Divorce is often extremely difficult on children. This is true everywhere in the country, including in Tennessee. When their parents are at odds with each other, the children often feel insecure and unhappy. The children also worry about various aspects of their future in a divorce situation. Hence, in the best interest of the child, Tennessee courts typically ask the non-custodial parent to pay child support. It is mandatory to pay child support in the United States.

However, many parents have questions about child support. A parent may be able to find answers to their questions from various sources. However, a parent may still have some unanswered questions and it may be a good idea to consult an attorney.

For example, does receiving Families First support make a person ineligible to receive child support? Families First is a non-profit organization that provides support for parenting, marriage and other family relationships. The answer is no. When a parent receives Families First, the parent assigns child support payments to Tennessee. That means that after receiving child support from the non-custodial parent, the money will be distributed through the child support department.
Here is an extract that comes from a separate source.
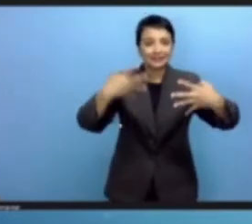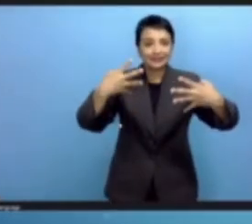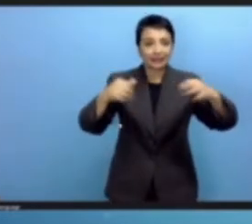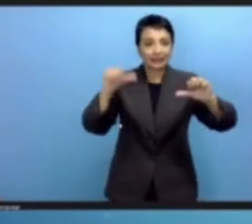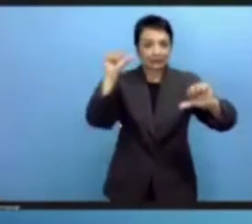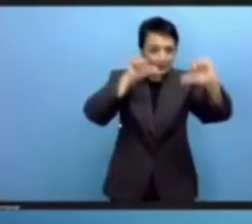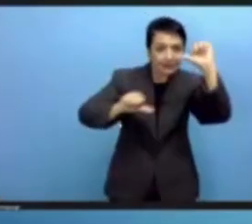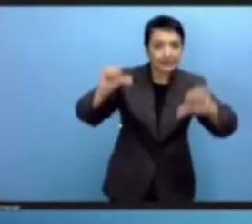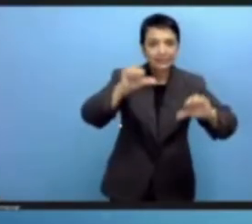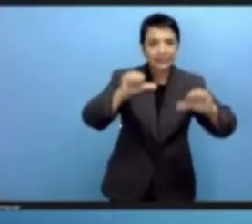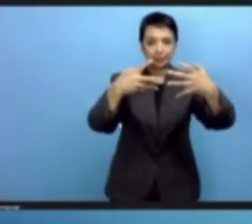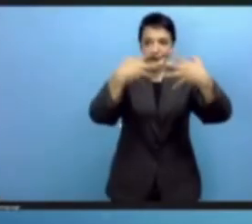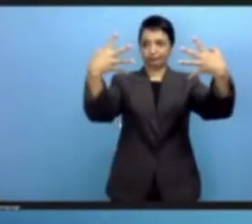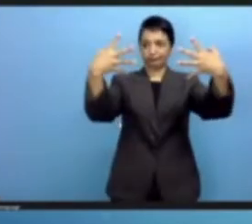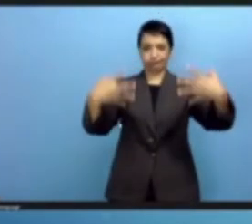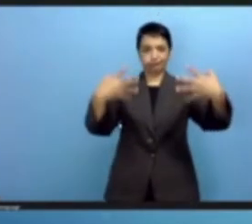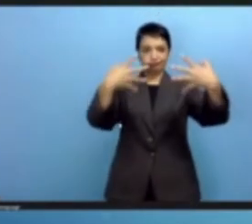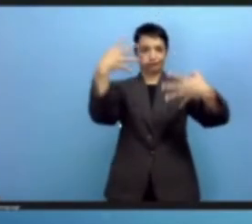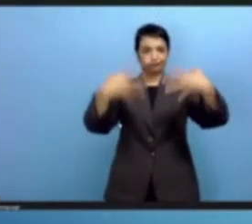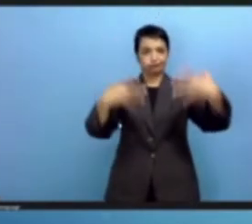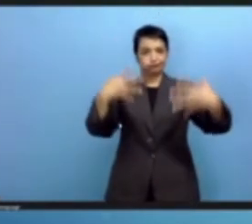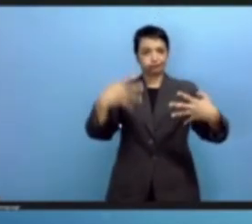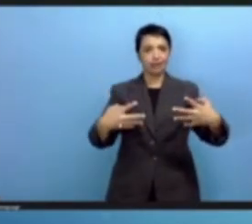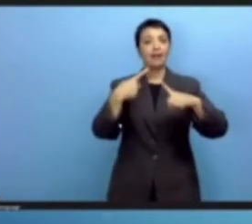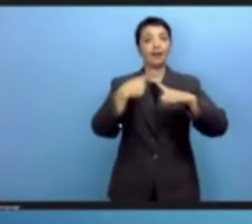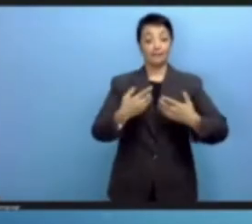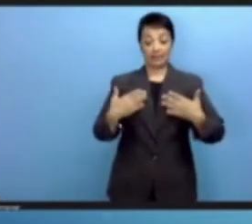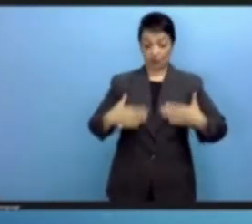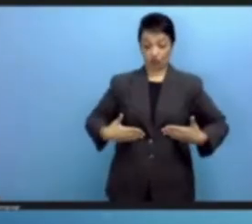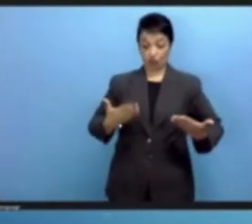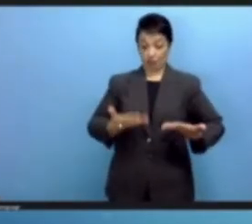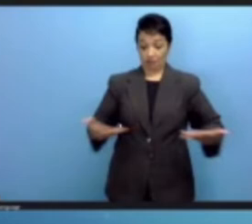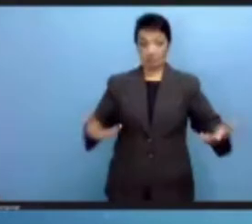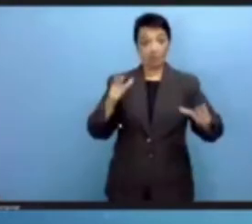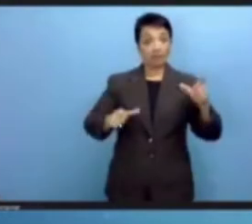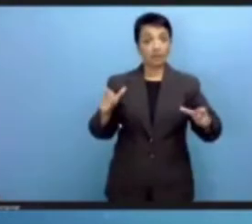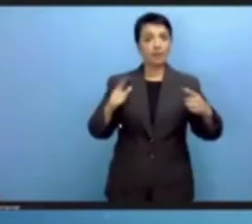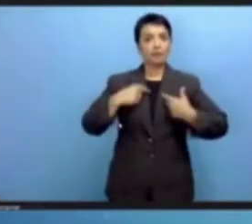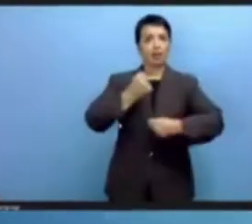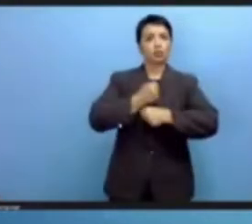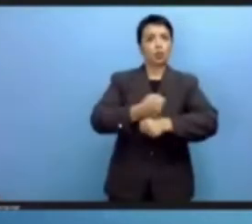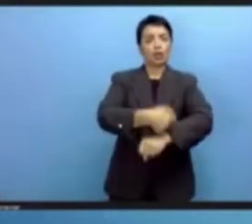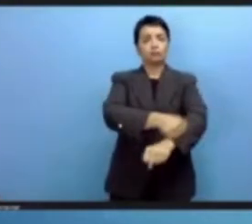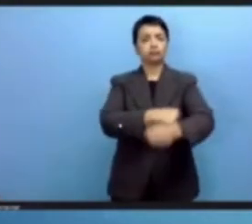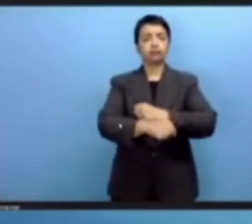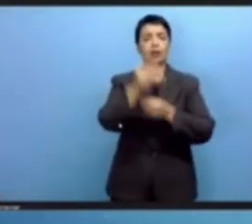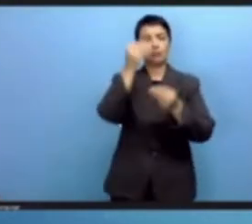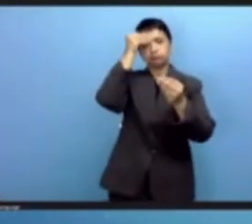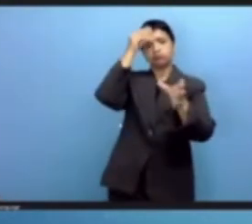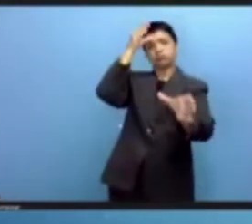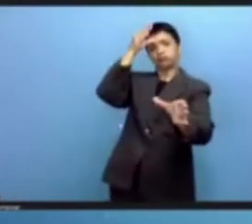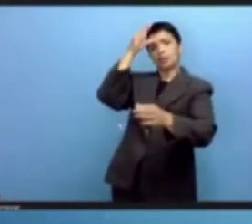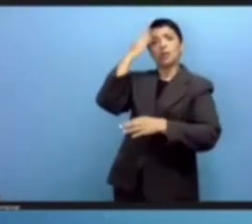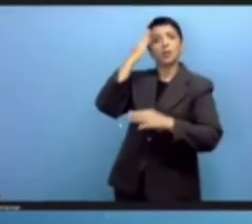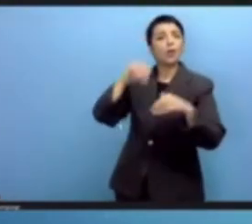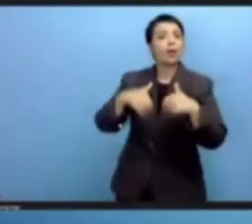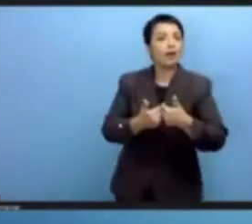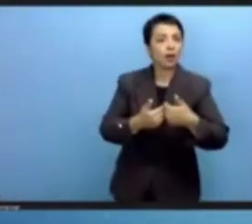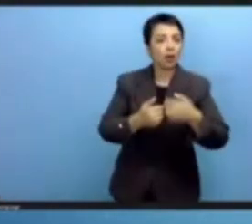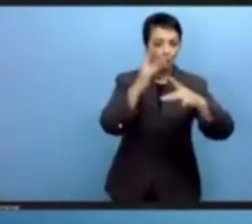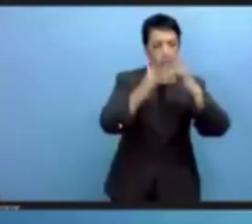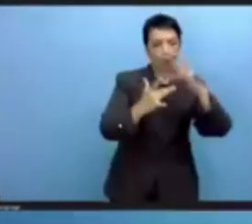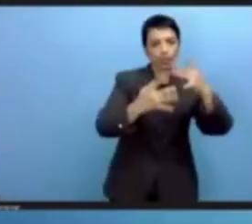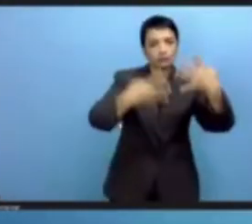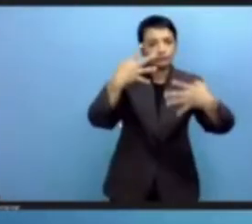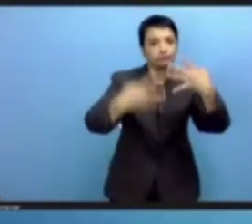human resource around data, especially human resource at the junction of digital and other domains, agriculture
Any child support payment that the parent receives directly from the non-custodial parent must be sent to the court or Department of Human Services. The DHS can help in many ways. The DHS can help locate a missing parent. The DHS can also establish legal fatherhood. It always helps to have a legal father because social security benefits may be passed on legally without difficulty. A family's total income may increase upon receiving Families First and child support, often referred to as a "pass through." The DHS may also help to obtain more earnings from child support than Families First benefits will provide.

While the rules are clear, many parents face a number of complications when they try to resolve child support issues alone. Therefore, it may be beneficial for those parents to retain an attorney who is knowledgeable about Tennessee's child support system.